第44話 特別

「みいなさんが悪いんです。あんなに私を誘惑するから……」


「なんの話ですか!?」


 本当になんの話だ!? 俺は誘惑した覚えなんて一ミリもないが!?


 てかちょっとまて。こういう展開は普通逆……でもないのか。今俺ってば身長140ぐらいの女児だもんな……。


 だんだんと近づいてくる春奈ちゃんに、俺は後ずさりしようとしたが、なぜか体が動かなかった。


 あっ春奈ちゃん金色の魔眼使ってやがる。ちょっと待ってほしいなー。それはずるくない?

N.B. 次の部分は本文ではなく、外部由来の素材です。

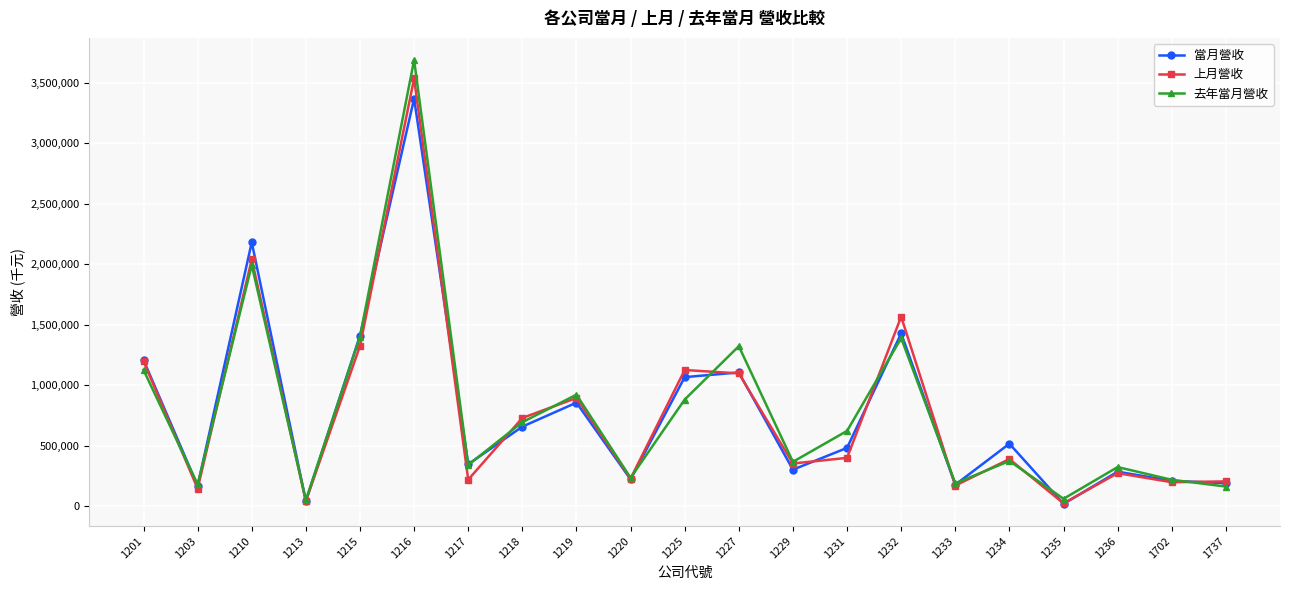

What is the maximum value shown in the chart?

3687244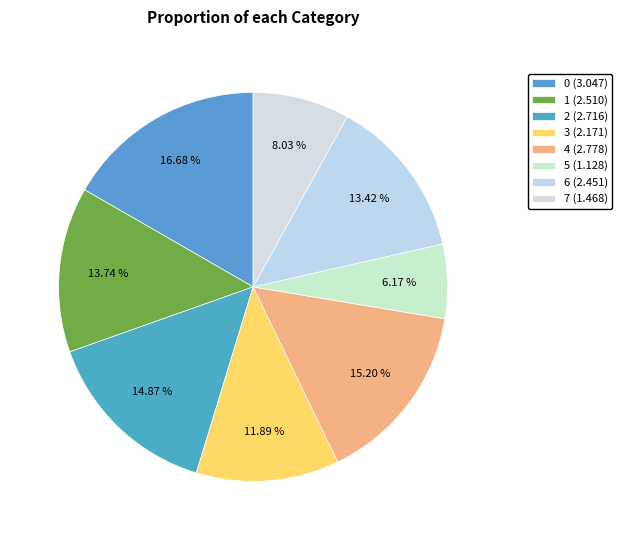

How many segments does this pie chart have?

8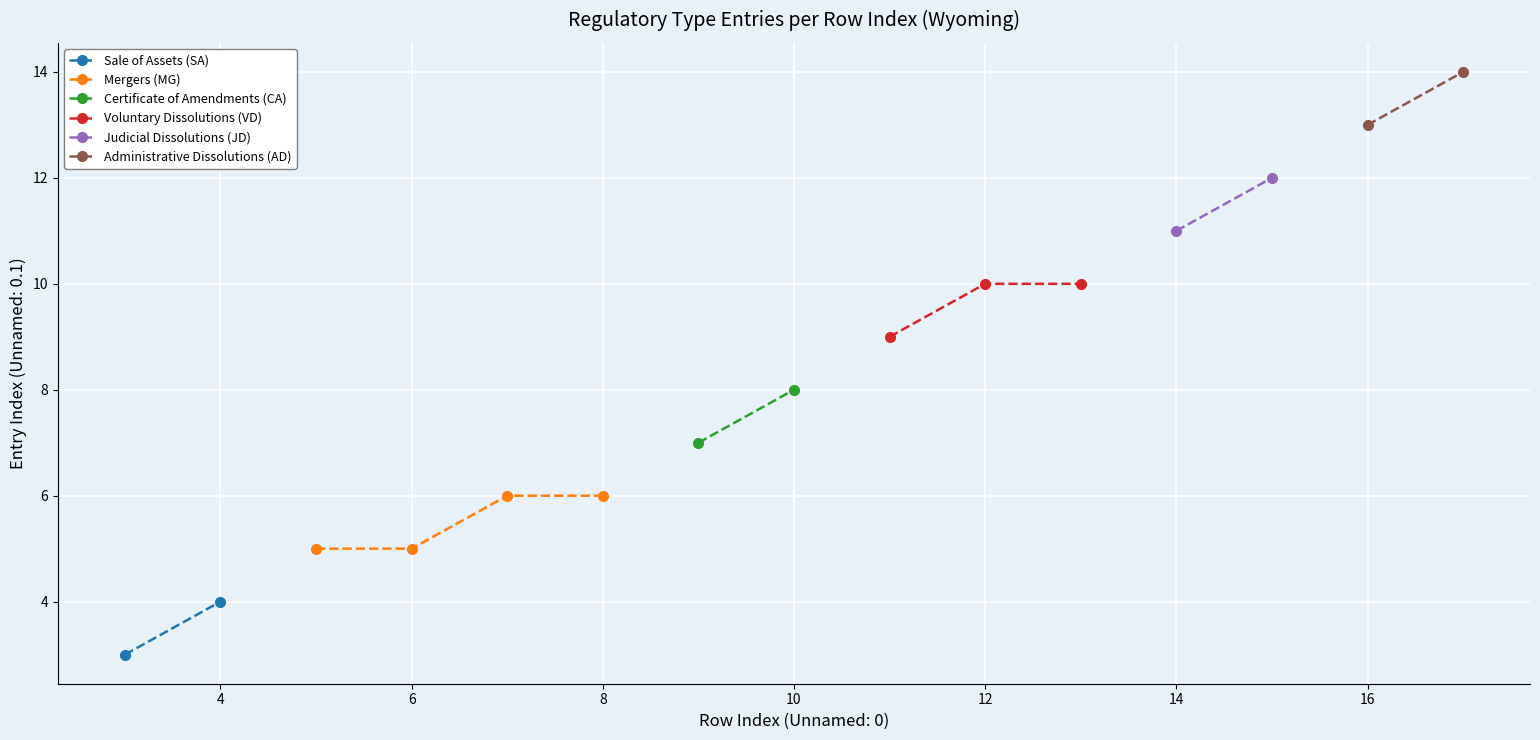

What is the highest value of the Mergers (MG) series?

6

「私、最近気が付いたんです。みいなちゃんのことが、好きだってこと。だから……」


 それは嬉しいけどさ!? だからの先が気になるな!?


 もともと男だった時もBクラス探索者だったこともあってそこそこ交友関係があったが、こういった経験はさすがにない。


 こういう時はどうすればいいんだろう。


 考え込んでいると、春奈ちゃんの手が俺の顎に触れた。そのまま春奈ちゃんは俺に少し上を向かせた。

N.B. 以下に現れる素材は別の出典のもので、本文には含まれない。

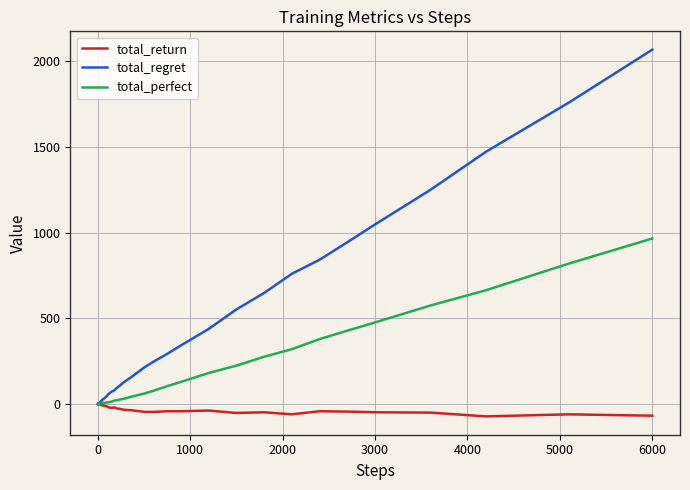

List the series in order of their peak value, lowest first.

total_return, total_perfect, total_regret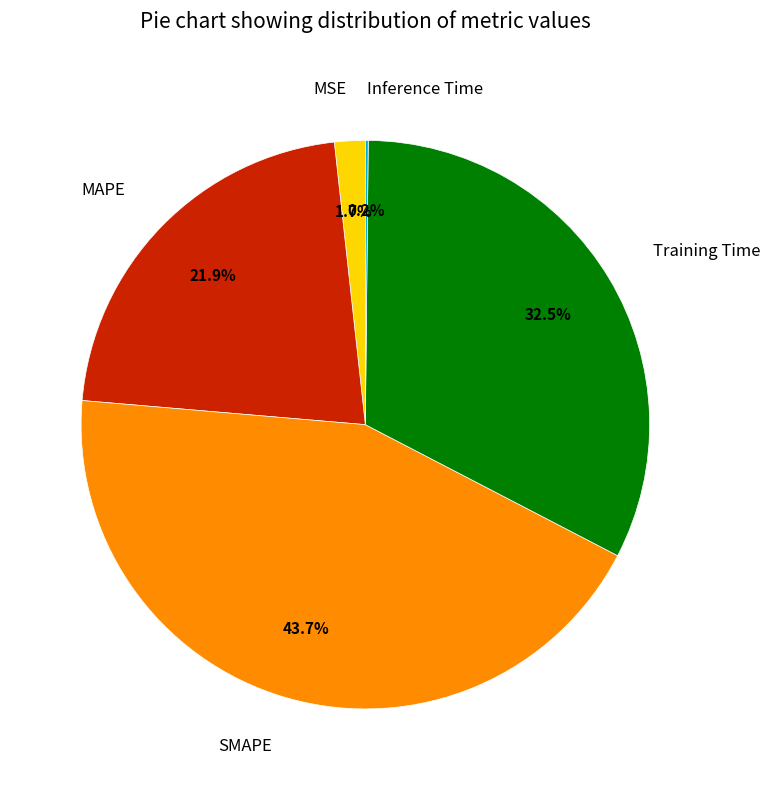

What percentage is NOT represented by SMAPE?

56.3%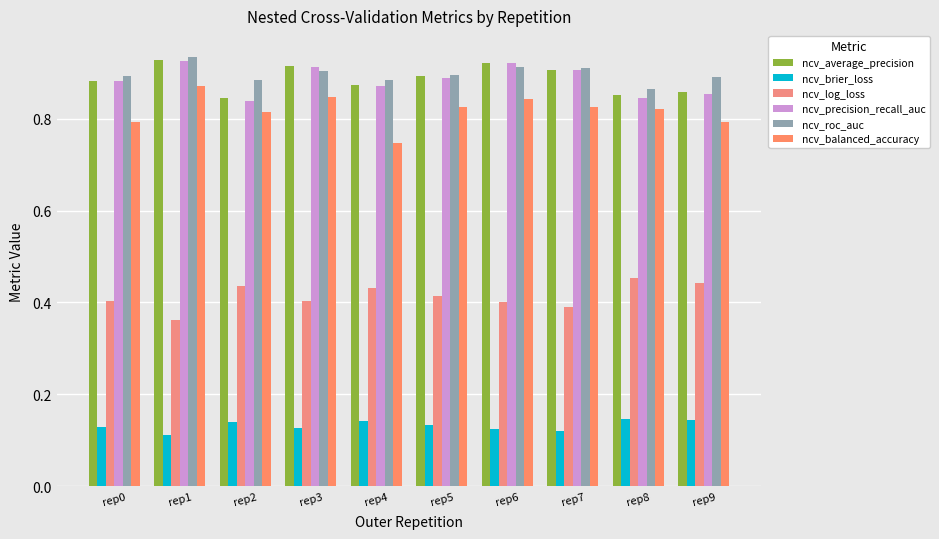

Count the number of categories in the chart.

10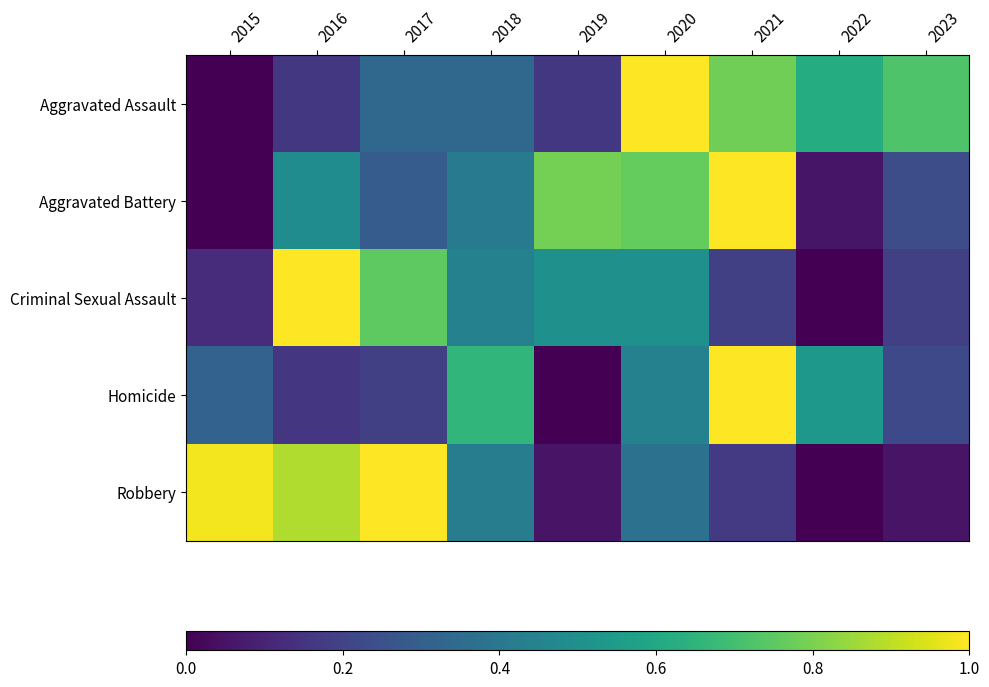

Rank the series at 2022 from highest to lowest value.

Aggravated Assault, Homicide, Aggravated Battery, Criminal Sexual Assault, Robbery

 あの……? これはキスの予備動作ってやつでは? なんだろう、推しにキスされるっていう貴重な体験をしてみたいって気持ちと、まだ若いんだからやめとけよっていうおじさんみたいな気持ちが同時に存在している。


 この体って一応まだ13だからね?


「春奈ちゃんちょちょっとま……んむ!?」


 春奈ちゃんに待ったをかけようとしたその時、唇をふさがれた。


 あ、しかもこれ深めのやつですか?


 なんか春奈ちゃんなんかうまくないか……。


 そんなことを思ってると、春奈ちゃんが口を離した。


「ふふ、なんですかその表情。まるで気分がいいみたいですけど」


「べ、別にそういうわけじゃ……」


 ちょっと推しにキスされたくらいでそんな……。


「痛くはしませんから、ね?」


「ちょ、ちょっと?」


 春奈ちゃんは麻痺で動けない俺の体をお姫様だっこしてどこかに運ぶ。


 しかし春奈ちゃん、背も高いし、ほんといい顔してるよなぁ。


 次の瞬間、俺がおろされたのは少し広めのベッドだった。


 あ、痛くしないってそういうことですか? 逃げようと思ったがちゃんと体が動かない。

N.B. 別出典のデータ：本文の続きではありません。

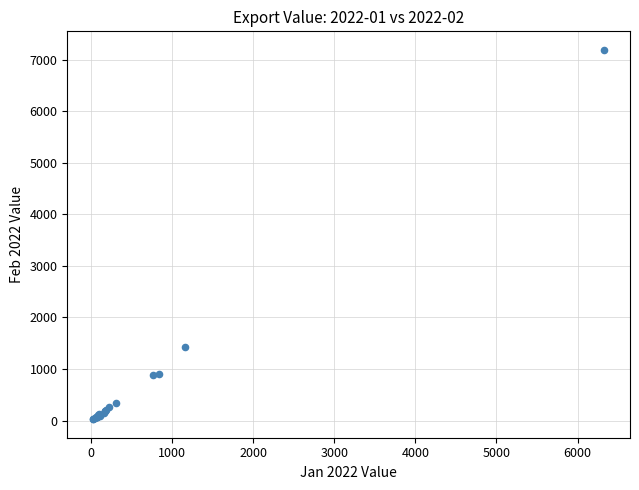

What Y value in the scatter plot is closest to 3608?

1429.9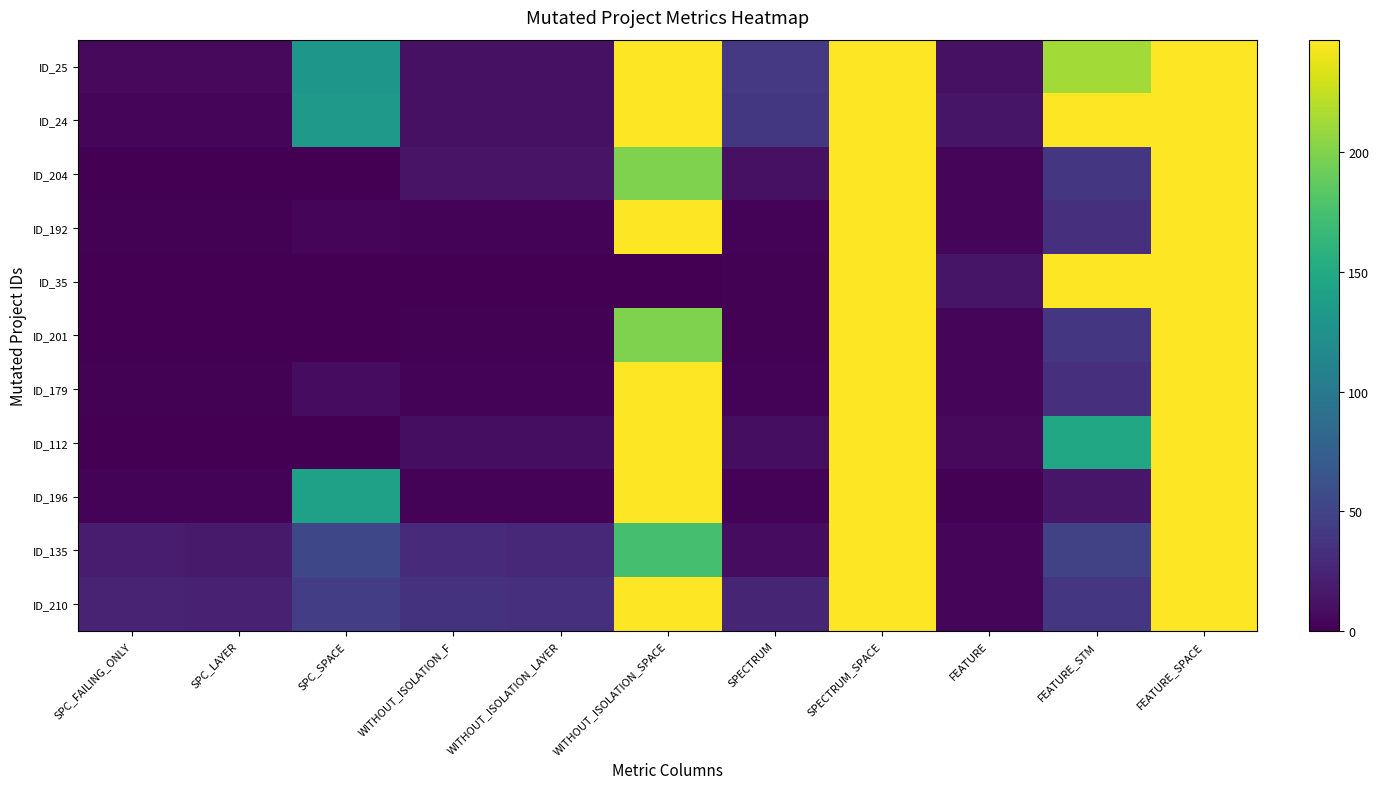

List the series in order of their peak value, lowest first.

ID_25, ID_24, ID_204, ID_192, ID_35, ID_201, ID_179, ID_112, ID_196, ID_135, ID_210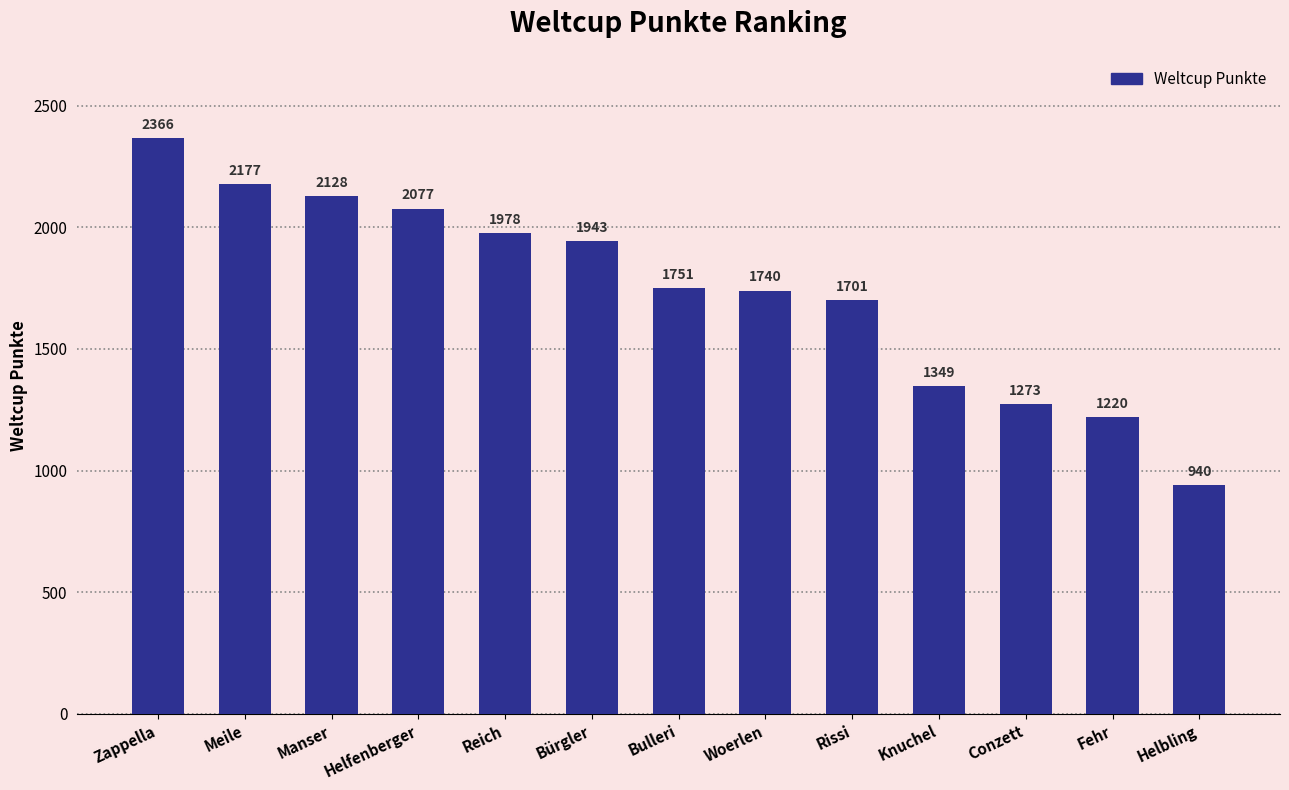

Reading right to left, list all the values displayed in this chart.

940	1220	1273	1349	1701	1740	1751	1943	1978	2077	2128	2177	2366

 うーん麻痺強すぎだな。今後は姉貴みたいに状態異常耐性のアイテムを持ち歩くべきか……。


 それはそれとして、まぁ……春奈ちゃんならいいかな。推しだし、一緒にいて楽しいし。正直好きともいえる。一番特別に思ってるし。


「優しくしてね?」


「それはもちろん」


◇◇◇


 目を覚ますと、部屋の時計は20時を指していた。ここに来たのが15時前だから、結構なこと寝ていたらしい。寝ていたというか、気絶してたというべきか……。


 なんか春奈ちゃん、上手だったというか……。


 隣ですやすやと眠る春奈ちゃんを見る。


 いい顔してるよホント。さすが俺の推し。


 しかし、今回の件で、俺が今女の子だってことにようやく実感がわいた気がする。


 今まではどこか他人事のように考えていたが。


 これからふるまいにも気を付けよう。他の人との距離感をミスれば春奈ちゃんの嫉妬スキルが覚醒してしまう恐れがある。


 それはさすがに避けたいところだ。大罪スキルは感情に左右するからな。


 とはいえこれだけは言っておきたい。春奈ちゃんに似合う大罪は絶対に嫉妬ではなく色欲だ。